# [书面任务]
把下方所有行原样抄写一遍，不作任何改动。

# [所示材料]
· · · · · · ·
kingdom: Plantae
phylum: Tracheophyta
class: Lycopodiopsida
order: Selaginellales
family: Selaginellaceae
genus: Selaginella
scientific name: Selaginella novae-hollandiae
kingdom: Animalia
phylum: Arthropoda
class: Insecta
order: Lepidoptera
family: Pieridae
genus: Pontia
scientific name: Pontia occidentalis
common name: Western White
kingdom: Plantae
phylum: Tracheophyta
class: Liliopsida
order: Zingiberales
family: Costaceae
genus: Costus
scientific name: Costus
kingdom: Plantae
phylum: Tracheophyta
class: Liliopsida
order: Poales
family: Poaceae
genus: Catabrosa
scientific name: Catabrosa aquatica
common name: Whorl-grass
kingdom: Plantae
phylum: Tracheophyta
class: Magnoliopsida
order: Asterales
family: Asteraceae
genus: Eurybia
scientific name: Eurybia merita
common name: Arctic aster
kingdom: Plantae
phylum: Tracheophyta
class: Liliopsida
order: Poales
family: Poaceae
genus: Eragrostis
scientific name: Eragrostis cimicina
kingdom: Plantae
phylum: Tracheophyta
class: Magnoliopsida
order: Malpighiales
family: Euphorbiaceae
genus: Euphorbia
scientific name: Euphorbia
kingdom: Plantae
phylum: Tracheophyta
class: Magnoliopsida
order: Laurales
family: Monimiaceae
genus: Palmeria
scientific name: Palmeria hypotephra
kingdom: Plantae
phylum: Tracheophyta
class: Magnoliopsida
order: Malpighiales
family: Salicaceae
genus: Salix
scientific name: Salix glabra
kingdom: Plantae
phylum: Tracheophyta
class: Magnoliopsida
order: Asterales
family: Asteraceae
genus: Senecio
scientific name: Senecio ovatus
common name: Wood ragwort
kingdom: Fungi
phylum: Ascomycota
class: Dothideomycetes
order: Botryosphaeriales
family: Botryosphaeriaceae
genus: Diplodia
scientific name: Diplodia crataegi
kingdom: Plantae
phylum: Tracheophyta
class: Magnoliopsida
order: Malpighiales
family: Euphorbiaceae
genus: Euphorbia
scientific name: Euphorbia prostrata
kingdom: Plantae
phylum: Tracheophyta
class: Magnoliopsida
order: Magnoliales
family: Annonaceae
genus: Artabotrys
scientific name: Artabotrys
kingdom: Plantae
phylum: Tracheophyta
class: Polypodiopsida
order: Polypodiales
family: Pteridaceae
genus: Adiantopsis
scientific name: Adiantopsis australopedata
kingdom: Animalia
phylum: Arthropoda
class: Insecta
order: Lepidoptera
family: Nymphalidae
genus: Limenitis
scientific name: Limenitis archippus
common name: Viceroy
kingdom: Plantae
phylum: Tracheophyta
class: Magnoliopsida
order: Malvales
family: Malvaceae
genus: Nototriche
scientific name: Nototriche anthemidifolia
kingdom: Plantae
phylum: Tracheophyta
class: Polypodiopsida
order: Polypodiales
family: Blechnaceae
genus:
· · · · · · ·
# [输出结果]
kingdom: Plantae
phylum: Tracheophyta
class: Lycopodiopsida
order: Selaginellales
family: Selaginellaceae
genus: Selaginella
scientific name: Selaginella novae-hollandiae
kingdom: Animalia
phylum: Arthropoda
class: Insecta
order: Lepidoptera
family: Pieridae
genus: Pontia
scientific name: Pontia occidentalis
common name: Western White
kingdom: Plantae
phylum: Tracheophyta
class: Liliopsida
order: Zingiberales
family: Costaceae
genus: Costus
scientific name: Costus
kingdom: Plantae
phylum: Tracheophyta
class: Liliopsida
order: Poales
family: Poaceae
genus: Catabrosa
scientific name: Catabrosa aquatica
common name: Whorl-grass
kingdom: Plantae
phylum: Tracheophyta
class: Magnoliopsida
order: Asterales
family: Asteraceae
genus: Eurybia
scientific name: Eurybia merita
common name: Arctic aster
kingdom: Plantae
phylum: Tracheophyta
class: Liliopsida
order: Poales
family: Poaceae
genus: Eragrostis
scientific name: Eragrostis cimicina
kingdom: Plantae
phylum: Tracheophyta
class: Magnoliopsida
order: Malpighiales
family: Euphorbiaceae
genus: Euphorbia
scientific name: Euphorbia
kingdom: Plantae
phylum: Tracheophyta
class: Magnoliopsida
order: Laurales
family: Monimiaceae
genus: Palmeria
scientific name: Palmeria hypotephra
kingdom: Plantae
phylum: Tracheophyta
class: Magnoliopsida
order: Malpighiales
family: Salicaceae
genus: Salix
scientific name: Salix glabra
kingdom: Plantae
phylum: Tracheophyta
class: Magnoliopsida
order: Asterales
family: Asteraceae
genus: Senecio
scientific name: Senecio ovatus
common name: Wood ragwort
kingdom: Fungi
phylum: Ascomycota
class: Dothideomycetes
order: Botryosphaeriales
family: Botryosphaeriaceae
genus: Diplodia
scientific name: Diplodia crataegi
kingdom: Plantae
phylum: Tracheophyta
class: Magnoliopsida
order: Malpighiales
family: Euphorbiaceae
genus: Euphorbia
scientific name: Euphorbia prostrata
kingdom: Plantae
phylum: Tracheophyta
class: Magnoliopsida
order: Magnoliales
family: Annonaceae
genus: Artabotrys
scientific name: Artabotrys
kingdom: Plantae
phylum: Tracheophyta
class: Polypodiopsida
order: Polypodiales
family: Pteridaceae
genus: Adiantopsis
scientific name: Adiantopsis australopedata
kingdom: Animalia
phylum: Arthropoda
class: Insecta
order: Lepidoptera
family: Nymphalidae
genus: Limenitis
scientific name: Limenitis archippus
common name: Viceroy
kingdom: Plantae
phylum: Tracheophyta
class: Magnoliopsida
order: Malvales
family: Malvaceae
genus: Nototriche
scientific name: Nototriche anthemidifolia
kingdom: Plantae
phylum: Tracheophyta
class: Polypodiopsida
order: Polypodiales
family: Blechnaceae
genus:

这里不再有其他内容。